• _WHAT IS BEING ASKED_:
The stretch from the line with "right elbow: (79, 338)" through the line with "left knee: (449, 326)" in the records below: write it out exactly, and nothing else.

[Collected data]
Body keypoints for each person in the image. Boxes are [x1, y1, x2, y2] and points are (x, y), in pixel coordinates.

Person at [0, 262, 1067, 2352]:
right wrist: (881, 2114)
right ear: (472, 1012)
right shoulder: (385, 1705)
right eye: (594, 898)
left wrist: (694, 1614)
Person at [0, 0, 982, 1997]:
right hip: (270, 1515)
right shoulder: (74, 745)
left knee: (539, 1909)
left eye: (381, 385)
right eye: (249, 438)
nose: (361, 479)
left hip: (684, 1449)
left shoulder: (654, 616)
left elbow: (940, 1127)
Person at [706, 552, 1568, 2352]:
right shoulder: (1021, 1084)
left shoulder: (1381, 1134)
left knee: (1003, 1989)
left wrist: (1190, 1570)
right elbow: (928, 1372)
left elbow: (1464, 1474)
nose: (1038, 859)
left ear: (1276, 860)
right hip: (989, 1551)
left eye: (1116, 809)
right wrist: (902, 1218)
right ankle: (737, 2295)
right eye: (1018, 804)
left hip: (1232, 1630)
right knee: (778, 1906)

==

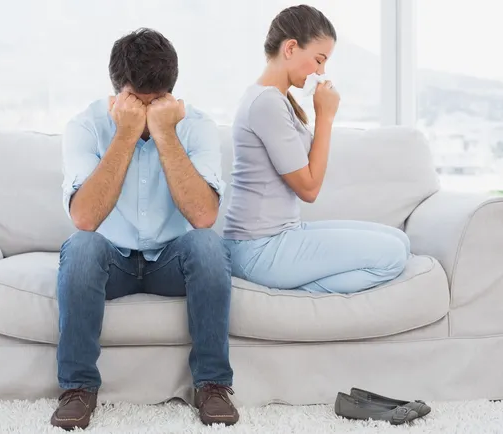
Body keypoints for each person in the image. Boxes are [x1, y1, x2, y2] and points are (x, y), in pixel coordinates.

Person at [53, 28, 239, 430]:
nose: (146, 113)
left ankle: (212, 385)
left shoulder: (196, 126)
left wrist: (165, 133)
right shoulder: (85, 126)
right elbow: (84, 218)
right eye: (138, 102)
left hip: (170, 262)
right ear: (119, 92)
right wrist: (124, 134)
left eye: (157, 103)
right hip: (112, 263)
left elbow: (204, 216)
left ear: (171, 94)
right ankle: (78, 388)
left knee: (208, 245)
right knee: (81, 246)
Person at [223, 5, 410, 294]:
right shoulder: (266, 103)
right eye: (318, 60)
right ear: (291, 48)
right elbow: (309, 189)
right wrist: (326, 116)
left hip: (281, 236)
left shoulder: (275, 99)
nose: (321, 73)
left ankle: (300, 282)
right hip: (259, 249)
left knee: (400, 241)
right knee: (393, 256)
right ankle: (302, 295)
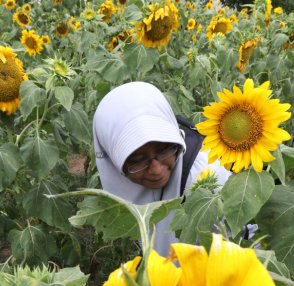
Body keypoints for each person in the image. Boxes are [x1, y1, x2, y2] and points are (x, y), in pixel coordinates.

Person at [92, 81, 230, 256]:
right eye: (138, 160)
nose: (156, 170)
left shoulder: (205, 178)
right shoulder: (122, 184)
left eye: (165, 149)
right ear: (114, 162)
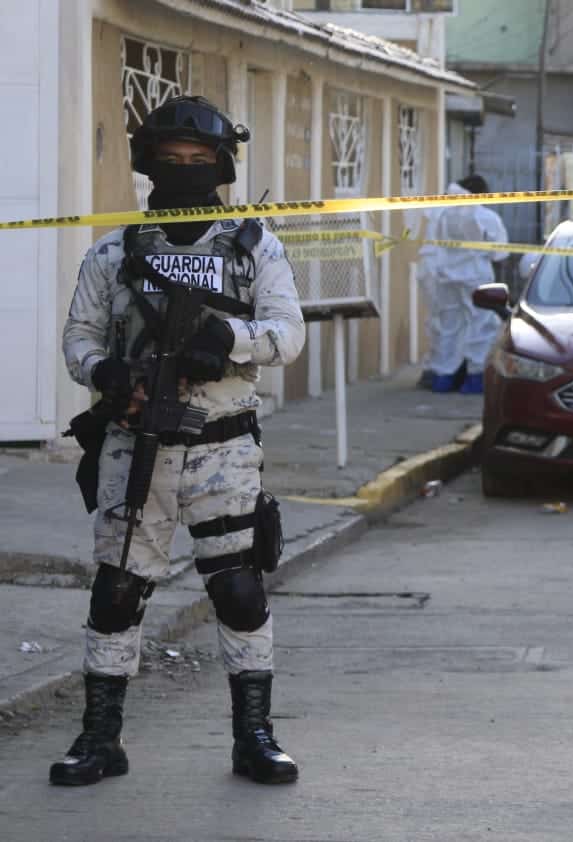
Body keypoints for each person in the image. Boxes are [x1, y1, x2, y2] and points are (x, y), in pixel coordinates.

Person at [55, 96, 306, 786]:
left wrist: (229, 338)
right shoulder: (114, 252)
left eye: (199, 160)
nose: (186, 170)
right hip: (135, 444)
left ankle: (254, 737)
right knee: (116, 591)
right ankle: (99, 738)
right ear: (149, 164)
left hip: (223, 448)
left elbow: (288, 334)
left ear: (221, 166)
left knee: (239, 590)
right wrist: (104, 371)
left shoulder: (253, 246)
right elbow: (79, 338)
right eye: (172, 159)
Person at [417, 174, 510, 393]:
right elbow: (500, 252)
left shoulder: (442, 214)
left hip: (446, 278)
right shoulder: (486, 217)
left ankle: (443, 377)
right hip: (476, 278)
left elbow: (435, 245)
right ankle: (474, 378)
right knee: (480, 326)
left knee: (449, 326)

---

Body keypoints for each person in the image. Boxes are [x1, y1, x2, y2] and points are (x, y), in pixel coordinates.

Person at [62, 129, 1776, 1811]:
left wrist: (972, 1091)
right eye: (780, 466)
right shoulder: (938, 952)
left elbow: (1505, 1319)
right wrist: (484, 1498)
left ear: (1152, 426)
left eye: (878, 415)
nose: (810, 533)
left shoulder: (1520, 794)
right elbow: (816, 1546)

• _TASK OUTPUT_:
right elbow: (79, 338)
right eye: (172, 159)
Person at [417, 174, 510, 393]:
right elbow: (500, 252)
left shoulder: (442, 214)
left hip: (446, 278)
right shoulder: (486, 217)
left ankle: (443, 377)
right hip: (476, 278)
left elbow: (435, 245)
right ankle: (474, 378)
right knee: (480, 326)
left knee: (449, 326)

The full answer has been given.